- Task statement
Scan the records beneath this line for the line holding "57: (353, 390, 0.28)" and the line holding "88: (1045, 448, 0.31)", then transcribe exactly those two and all lines between.

────

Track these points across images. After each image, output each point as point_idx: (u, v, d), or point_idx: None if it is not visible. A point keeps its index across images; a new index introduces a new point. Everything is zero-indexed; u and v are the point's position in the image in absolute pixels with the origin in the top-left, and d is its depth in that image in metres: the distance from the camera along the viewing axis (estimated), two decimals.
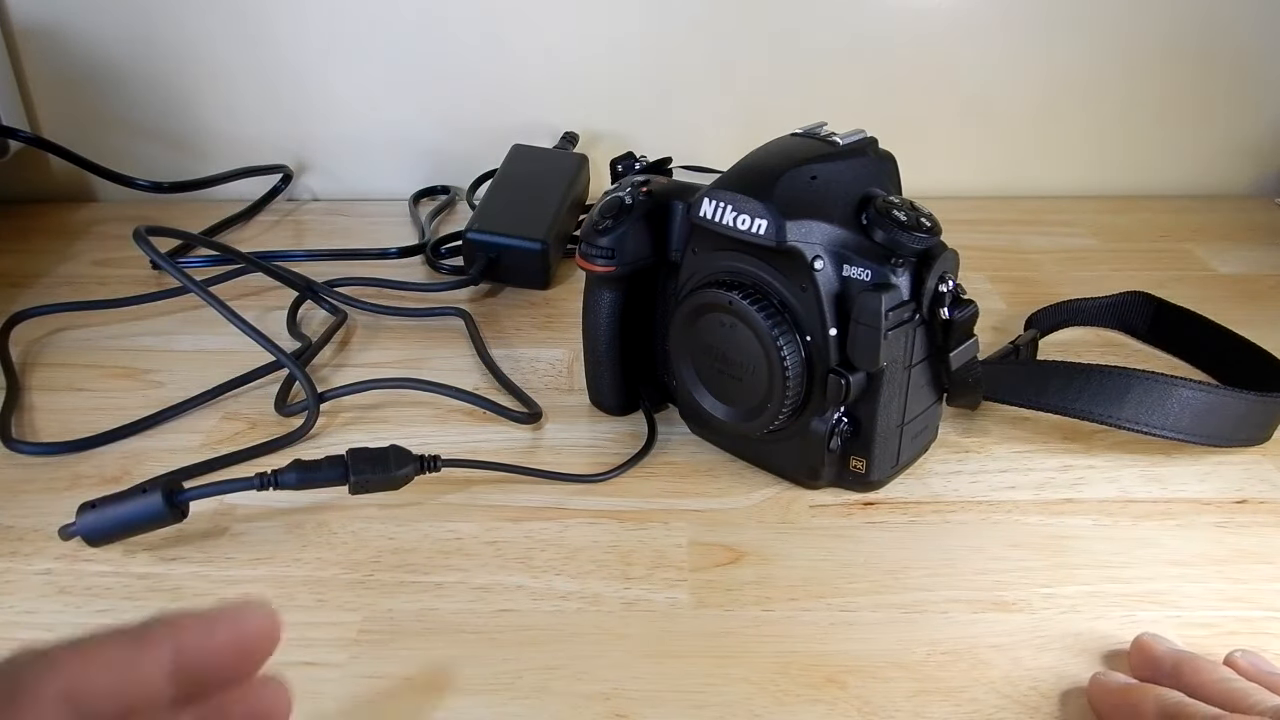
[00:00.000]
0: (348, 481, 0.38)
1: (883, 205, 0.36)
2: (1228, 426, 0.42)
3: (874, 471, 0.39)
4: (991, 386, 0.43)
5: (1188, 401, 0.41)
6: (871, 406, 0.37)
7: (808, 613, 0.35)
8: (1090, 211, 0.70)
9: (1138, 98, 0.72)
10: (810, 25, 0.69)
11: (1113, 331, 0.54)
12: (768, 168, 0.37)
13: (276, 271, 0.56)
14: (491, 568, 0.37)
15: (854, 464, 0.39)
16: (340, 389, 0.47)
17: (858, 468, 0.39)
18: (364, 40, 0.69)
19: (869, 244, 0.35)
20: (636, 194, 0.41)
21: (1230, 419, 0.42)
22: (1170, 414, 0.41)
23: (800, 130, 0.39)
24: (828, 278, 0.36)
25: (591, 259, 0.41)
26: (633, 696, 0.31)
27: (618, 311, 0.42)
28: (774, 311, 0.36)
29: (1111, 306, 0.53)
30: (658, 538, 0.38)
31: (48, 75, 0.70)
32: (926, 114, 0.72)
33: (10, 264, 0.62)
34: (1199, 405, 0.41)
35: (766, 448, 0.41)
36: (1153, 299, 0.52)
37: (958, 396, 0.41)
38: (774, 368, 0.36)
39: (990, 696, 0.31)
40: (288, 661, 0.33)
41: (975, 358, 0.39)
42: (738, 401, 0.39)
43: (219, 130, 0.72)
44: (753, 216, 0.35)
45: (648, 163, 0.46)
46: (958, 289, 0.36)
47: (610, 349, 0.43)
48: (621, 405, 0.45)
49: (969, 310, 0.37)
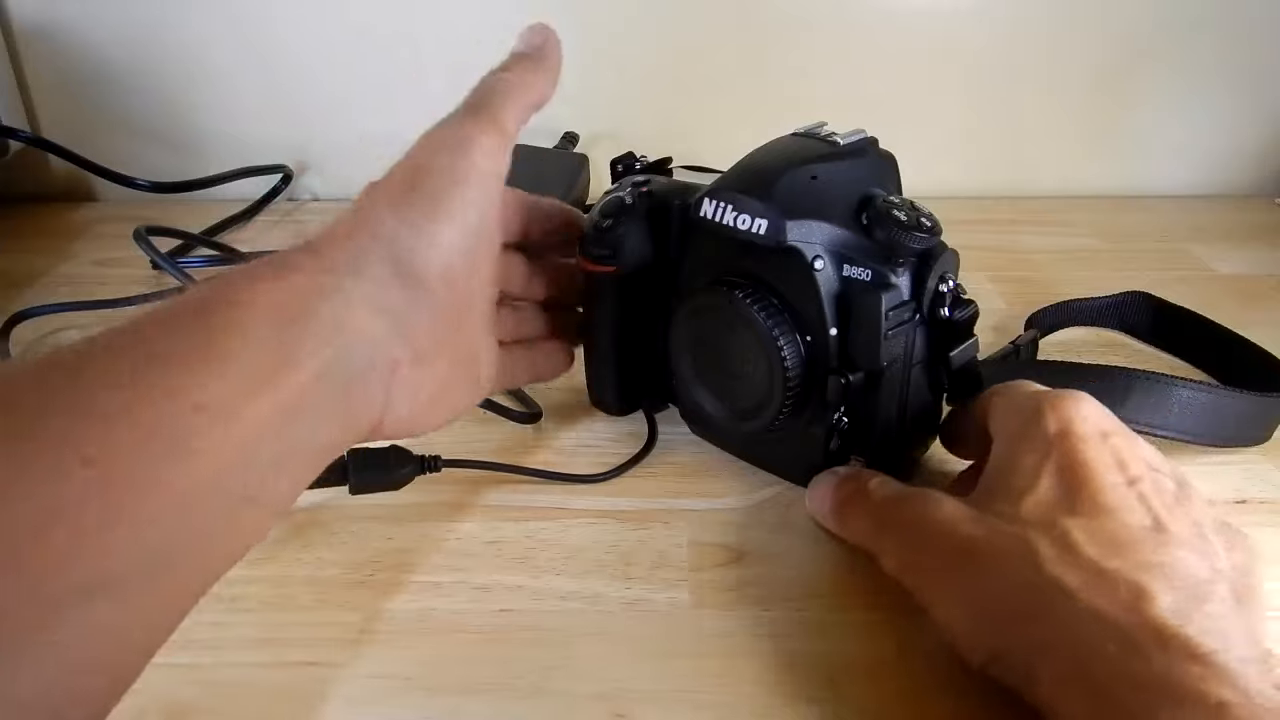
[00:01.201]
0: (348, 482, 0.38)
1: (883, 205, 0.36)
2: (1229, 426, 0.42)
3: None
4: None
5: (1189, 402, 0.41)
6: (872, 406, 0.37)
7: (808, 613, 0.35)
8: (1090, 211, 0.70)
9: (1138, 97, 0.72)
10: (810, 25, 0.69)
11: (1113, 332, 0.54)
12: (768, 168, 0.37)
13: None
14: (491, 568, 0.37)
15: (854, 463, 0.39)
16: None
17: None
18: (364, 40, 0.69)
19: (869, 244, 0.35)
20: (636, 194, 0.41)
21: (1231, 419, 0.42)
22: (1172, 414, 0.41)
23: (801, 130, 0.39)
24: (828, 277, 0.36)
25: (592, 259, 0.41)
26: (633, 696, 0.31)
27: (618, 311, 0.42)
28: (774, 311, 0.36)
29: (1112, 307, 0.53)
30: (658, 538, 0.38)
31: (48, 75, 0.70)
32: (926, 114, 0.72)
33: (10, 264, 0.62)
34: (1200, 405, 0.41)
35: (766, 447, 0.41)
36: (1153, 299, 0.52)
37: (957, 396, 0.41)
38: (774, 367, 0.36)
39: (990, 697, 0.31)
40: (288, 661, 0.33)
41: (975, 357, 0.39)
42: (737, 401, 0.39)
43: (219, 130, 0.72)
44: (753, 216, 0.35)
45: (648, 163, 0.46)
46: (958, 289, 0.37)
47: (611, 349, 0.43)
48: (622, 405, 0.45)
49: (969, 310, 0.37)
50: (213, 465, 0.23)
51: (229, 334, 0.24)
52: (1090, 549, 0.28)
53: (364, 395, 0.28)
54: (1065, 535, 0.28)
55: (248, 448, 0.24)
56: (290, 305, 0.26)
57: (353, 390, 0.28)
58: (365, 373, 0.28)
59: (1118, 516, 0.29)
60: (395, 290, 0.29)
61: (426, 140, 0.33)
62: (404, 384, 0.30)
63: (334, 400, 0.27)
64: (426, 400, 0.31)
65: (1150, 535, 0.29)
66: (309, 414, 0.26)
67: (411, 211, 0.30)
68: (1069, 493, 0.30)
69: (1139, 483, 0.30)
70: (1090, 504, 0.29)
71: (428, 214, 0.31)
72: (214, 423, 0.23)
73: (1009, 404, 0.34)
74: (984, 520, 0.31)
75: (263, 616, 0.34)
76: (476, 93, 0.34)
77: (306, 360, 0.26)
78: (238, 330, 0.24)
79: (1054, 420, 0.32)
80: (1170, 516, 0.29)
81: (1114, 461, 0.31)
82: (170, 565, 0.22)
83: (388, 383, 0.29)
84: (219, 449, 0.23)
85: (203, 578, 0.24)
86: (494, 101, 0.34)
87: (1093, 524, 0.29)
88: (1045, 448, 0.31)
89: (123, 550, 0.21)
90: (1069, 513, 0.29)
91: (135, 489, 0.21)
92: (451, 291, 0.31)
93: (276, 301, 0.26)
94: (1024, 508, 0.30)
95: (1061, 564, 0.28)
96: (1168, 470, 0.32)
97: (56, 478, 0.19)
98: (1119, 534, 0.28)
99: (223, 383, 0.23)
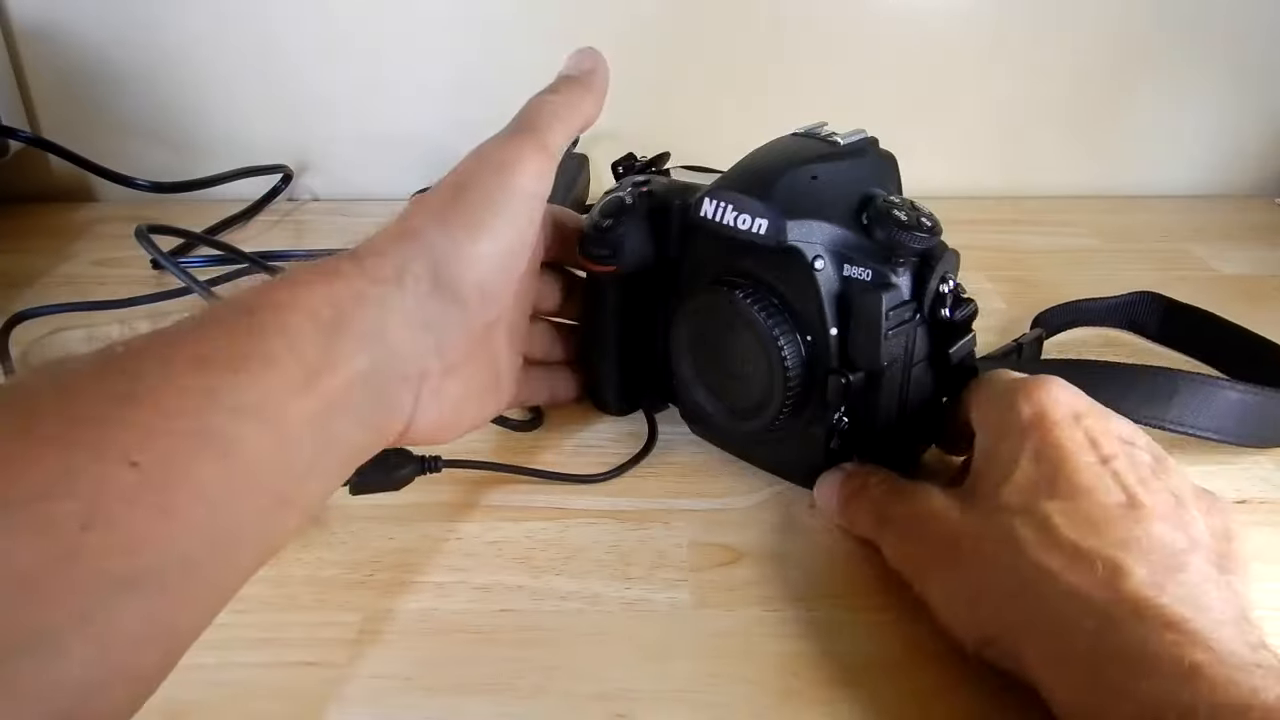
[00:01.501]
0: (348, 482, 0.38)
1: (883, 205, 0.36)
2: (1268, 428, 0.42)
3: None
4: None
5: (1235, 403, 0.41)
6: (872, 406, 0.37)
7: (808, 613, 0.35)
8: (1090, 211, 0.70)
9: (1137, 97, 0.72)
10: (811, 25, 0.69)
11: (1120, 331, 0.54)
12: (769, 167, 0.37)
13: (277, 270, 0.56)
14: (491, 568, 0.37)
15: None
16: None
17: None
18: (364, 40, 0.69)
19: (870, 244, 0.35)
20: (637, 194, 0.41)
21: (1272, 420, 0.42)
22: (1217, 415, 0.41)
23: (801, 130, 0.39)
24: (828, 277, 0.36)
25: (593, 259, 0.41)
26: (633, 696, 0.31)
27: (618, 311, 0.42)
28: (774, 311, 0.36)
29: (1120, 307, 0.53)
30: (658, 538, 0.38)
31: (48, 75, 0.70)
32: (927, 114, 0.72)
33: (10, 264, 0.62)
34: (1244, 407, 0.41)
35: (767, 448, 0.41)
36: (1161, 298, 0.52)
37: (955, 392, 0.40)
38: (774, 367, 0.36)
39: (991, 697, 0.31)
40: (288, 661, 0.33)
41: (972, 352, 0.39)
42: (737, 401, 0.39)
43: (219, 130, 0.72)
44: (753, 216, 0.35)
45: (646, 161, 0.46)
46: (958, 289, 0.37)
47: (611, 349, 0.43)
48: (622, 405, 0.45)
49: (969, 309, 0.37)
50: (250, 467, 0.23)
51: (272, 337, 0.25)
52: (1069, 531, 0.29)
53: (395, 402, 0.29)
54: (1046, 519, 0.29)
55: (284, 450, 0.24)
56: (333, 311, 0.27)
57: (386, 397, 0.29)
58: (399, 381, 0.29)
59: (1093, 496, 0.30)
60: (434, 303, 0.30)
61: (475, 157, 0.33)
62: (432, 393, 0.31)
63: (368, 406, 0.28)
64: (450, 410, 0.32)
65: (1125, 512, 0.29)
66: (344, 419, 0.27)
67: (455, 228, 0.31)
68: (1046, 476, 0.31)
69: (1112, 460, 0.31)
70: (1067, 485, 0.30)
71: (471, 231, 0.31)
72: (253, 425, 0.24)
73: (987, 396, 0.36)
74: (970, 510, 0.32)
75: (263, 617, 0.34)
76: (525, 113, 0.35)
77: (345, 366, 0.26)
78: (280, 333, 0.25)
79: (1027, 406, 0.33)
80: (1145, 490, 0.30)
81: (1087, 441, 0.31)
82: (207, 562, 0.23)
83: (417, 391, 0.30)
84: (256, 451, 0.24)
85: (238, 574, 0.25)
86: (541, 123, 0.35)
87: (1069, 505, 0.30)
88: (1021, 434, 0.32)
89: (162, 546, 0.21)
90: (1047, 496, 0.30)
91: (175, 489, 0.22)
92: (485, 307, 0.32)
93: (319, 306, 0.27)
94: (1004, 494, 0.31)
95: (1042, 547, 0.29)
96: (1143, 443, 0.33)
97: (104, 478, 0.21)
98: (1094, 513, 0.29)
99: (264, 386, 0.24)
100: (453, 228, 0.31)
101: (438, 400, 0.31)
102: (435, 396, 0.31)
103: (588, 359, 0.45)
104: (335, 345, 0.26)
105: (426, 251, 0.31)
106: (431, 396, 0.31)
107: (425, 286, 0.30)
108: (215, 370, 0.24)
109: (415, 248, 0.31)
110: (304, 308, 0.26)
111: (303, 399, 0.25)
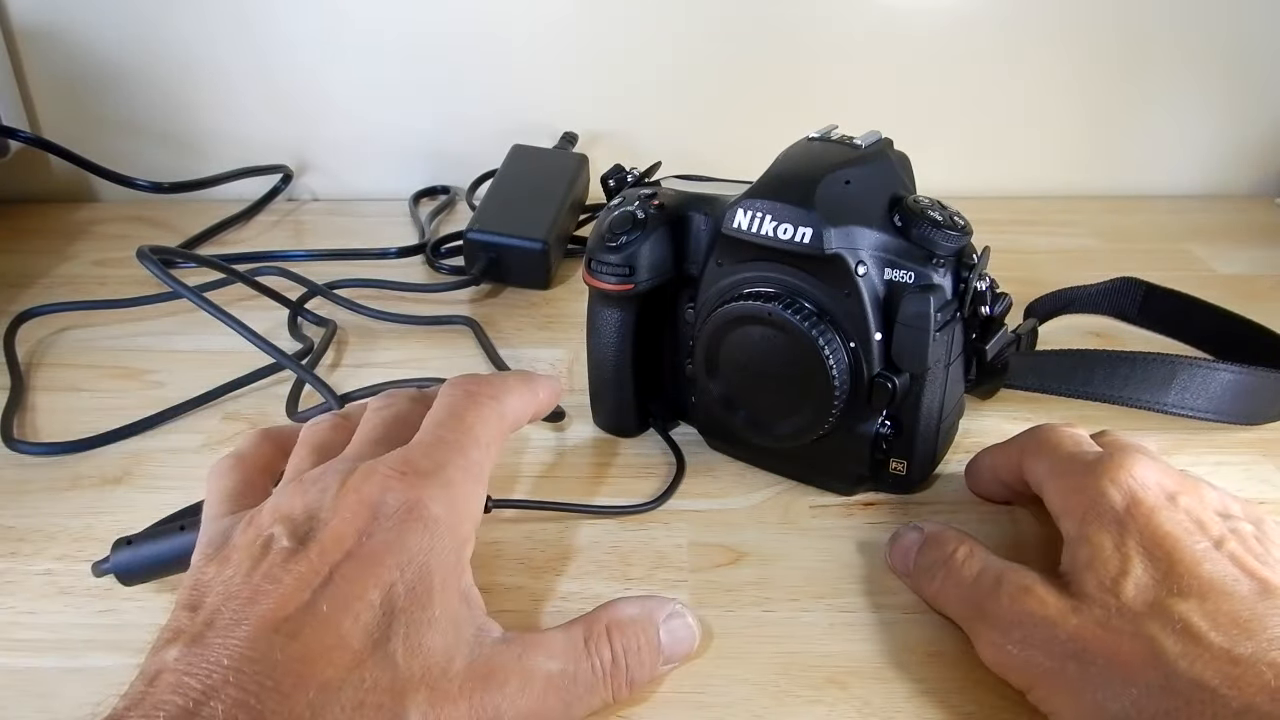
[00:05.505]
0: None
1: (914, 205, 0.35)
2: (1263, 405, 0.44)
3: (915, 472, 0.39)
4: (1040, 377, 0.45)
5: (1228, 384, 0.43)
6: (914, 407, 0.37)
7: (808, 613, 0.35)
8: (1090, 211, 0.70)
9: (1137, 97, 0.72)
10: (811, 26, 0.69)
11: (1105, 317, 0.54)
12: (804, 175, 0.36)
13: (266, 289, 0.55)
14: (491, 568, 0.37)
15: (894, 466, 0.39)
16: (362, 391, 0.47)
17: (898, 469, 0.39)
18: (364, 40, 0.69)
19: (908, 245, 0.35)
20: (647, 207, 0.40)
21: (1265, 398, 0.44)
22: (1213, 397, 0.43)
23: (816, 135, 0.38)
24: (871, 282, 0.35)
25: (605, 277, 0.40)
26: (633, 696, 0.31)
27: (630, 330, 0.41)
28: (816, 319, 0.35)
29: (1104, 293, 0.54)
30: (658, 538, 0.38)
31: (48, 75, 0.70)
32: (927, 114, 0.72)
33: (10, 264, 0.62)
34: (1237, 386, 0.43)
35: (805, 460, 0.40)
36: (1142, 283, 0.53)
37: (979, 386, 0.40)
38: (818, 376, 0.35)
39: (991, 697, 0.31)
40: None
41: (1005, 348, 0.39)
42: (777, 414, 0.38)
43: (219, 130, 0.72)
44: (796, 225, 0.35)
45: (638, 173, 0.45)
46: (994, 283, 0.37)
47: (621, 369, 0.42)
48: (631, 427, 0.44)
49: (1005, 302, 0.37)
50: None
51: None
52: (1216, 636, 0.26)
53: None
54: (1186, 625, 0.27)
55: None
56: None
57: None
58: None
59: (1223, 589, 0.28)
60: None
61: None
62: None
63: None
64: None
65: (1261, 601, 0.27)
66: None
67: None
68: (1163, 572, 0.29)
69: (1225, 543, 0.29)
70: (1192, 581, 0.28)
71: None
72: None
73: (1056, 471, 0.33)
74: (1086, 611, 0.29)
75: None
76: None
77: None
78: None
79: (1116, 493, 0.31)
80: (1265, 569, 0.28)
81: (1193, 524, 0.30)
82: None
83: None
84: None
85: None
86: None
87: (1205, 605, 0.27)
88: (1119, 525, 0.30)
89: None
90: (1175, 594, 0.28)
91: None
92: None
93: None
94: (1124, 595, 0.28)
95: (1191, 659, 0.26)
96: (1238, 510, 0.31)
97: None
98: (1236, 611, 0.27)
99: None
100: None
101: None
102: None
103: (598, 384, 0.43)
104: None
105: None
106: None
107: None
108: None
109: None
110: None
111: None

────

- Solved problem
57: (353, 390, 0.28)
58: (365, 373, 0.28)
59: (1118, 516, 0.29)
60: (395, 290, 0.29)
61: (426, 140, 0.33)
62: (404, 384, 0.30)
63: (334, 400, 0.27)
64: (426, 400, 0.31)
65: (1150, 535, 0.29)
66: (309, 414, 0.26)
67: (411, 211, 0.30)
68: (1069, 493, 0.30)
69: (1139, 483, 0.30)
70: (1090, 504, 0.29)
71: (428, 214, 0.31)
72: (214, 423, 0.23)
73: (1009, 404, 0.34)
74: (984, 520, 0.31)
75: (263, 616, 0.34)
76: (476, 93, 0.34)
77: (306, 360, 0.26)
78: (238, 330, 0.24)
79: (1054, 420, 0.32)
80: (1170, 516, 0.29)
81: (1114, 461, 0.31)
82: (170, 565, 0.22)
83: (388, 383, 0.29)
84: (219, 449, 0.23)
85: (203, 578, 0.24)
86: (494, 101, 0.34)
87: (1093, 524, 0.29)
88: (1045, 448, 0.31)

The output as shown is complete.